All year we have been hearing from analysts, including TSA’s favourite Michael Pachter, that what the console business needs is price cuts. Now those price cuts are imminent though another analyst has stated that they will not be enough to bolster declining console sales.
Back in January Pachter was predicting the PS3 would see a $100 drop in April and that the 360 Premium would receive a $50 cut in June. He also went against the consensus opinion at the time when he said “we think that concerns about weakening consumer demand for videogames are overblown”.
A little over half a year later and following this week’s release of pretty stark NPD numbers for July, the fifth month in a row that the console business has taken a beating in America, it does not look like those concerns were “overblown” after all.
Next week during GDC Europe/Gamescom we are expecting to learn on Tuesday that the PS3 Slim is definitely real and will bring with it a $100 price cut. Knowing Microsoft they will likely announce that the 360 Pro/Premium is no more and that the Elite is dropping to the Pro’s price point, $299/£169, either on Monday or within an hour or two of Sony’s Slim announcement to spoil Sony’s party.
At least one analyst, Doug Creutz of the Cowen Group, no longer believes that the price cuts will be enough to revive the fortunes of the console makers while the world’s economies bounce along what is hopefully the bottom of the current recession.
Creutz says that “we are concerned that, given pressures on the consumer, price cuts may not have the stimulative impact to hardware and software sales that they have had in the past”. He might just be right too.
Not only are gamers and prospective gamers having to be a great deal more careful where and when they spend their hard-earned cash but a large number of the big software titles that drive sales during the so-called Golden Quarter have slipped out of 2009 and into early 2010.
The publicly admitted reasons for all those slips are to give the games a little more polish or to avoid, what was once, a crowded pre-Holiday release window. While those reasons may well hold for some of the delayed games, buried in financial results and conference call transcripts another reason has often appeared; publishers do not want to release their big titles when the market is at a low point for fear of suffering lower sales and even more rapid price erosion than their games normally experience.

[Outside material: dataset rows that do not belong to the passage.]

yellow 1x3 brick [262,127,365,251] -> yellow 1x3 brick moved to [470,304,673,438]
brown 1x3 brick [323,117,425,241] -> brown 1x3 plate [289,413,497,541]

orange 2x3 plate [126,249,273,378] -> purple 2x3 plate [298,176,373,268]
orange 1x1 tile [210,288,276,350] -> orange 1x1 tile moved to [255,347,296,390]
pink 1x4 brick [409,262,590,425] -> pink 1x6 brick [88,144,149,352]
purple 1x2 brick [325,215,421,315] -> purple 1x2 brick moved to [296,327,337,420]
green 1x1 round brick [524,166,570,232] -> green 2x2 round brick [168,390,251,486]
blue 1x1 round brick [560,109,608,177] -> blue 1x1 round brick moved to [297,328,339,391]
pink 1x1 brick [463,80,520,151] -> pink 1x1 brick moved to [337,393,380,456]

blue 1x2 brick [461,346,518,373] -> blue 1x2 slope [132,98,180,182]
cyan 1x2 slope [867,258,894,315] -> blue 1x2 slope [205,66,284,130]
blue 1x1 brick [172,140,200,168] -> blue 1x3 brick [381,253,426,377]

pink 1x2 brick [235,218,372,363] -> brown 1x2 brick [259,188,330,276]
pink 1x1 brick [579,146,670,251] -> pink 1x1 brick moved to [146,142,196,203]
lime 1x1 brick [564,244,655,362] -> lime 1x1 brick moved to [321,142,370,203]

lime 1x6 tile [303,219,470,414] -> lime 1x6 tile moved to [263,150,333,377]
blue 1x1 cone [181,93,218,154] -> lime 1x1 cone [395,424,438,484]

Finally to have one last cheap dig at Pachter for getting a guess wildly wrong and to lend further credence to Creutz’s view let us look at what they predicted for July’s NPD software sales. Creutz’s estimate for the decline in July’s NPD software sales was 23% whereas Pachter estimated it would be 16%. In reality the numbers showed a fall of 26%.
The evidence strongly suggests that it will not be a happy holiday season for the console business.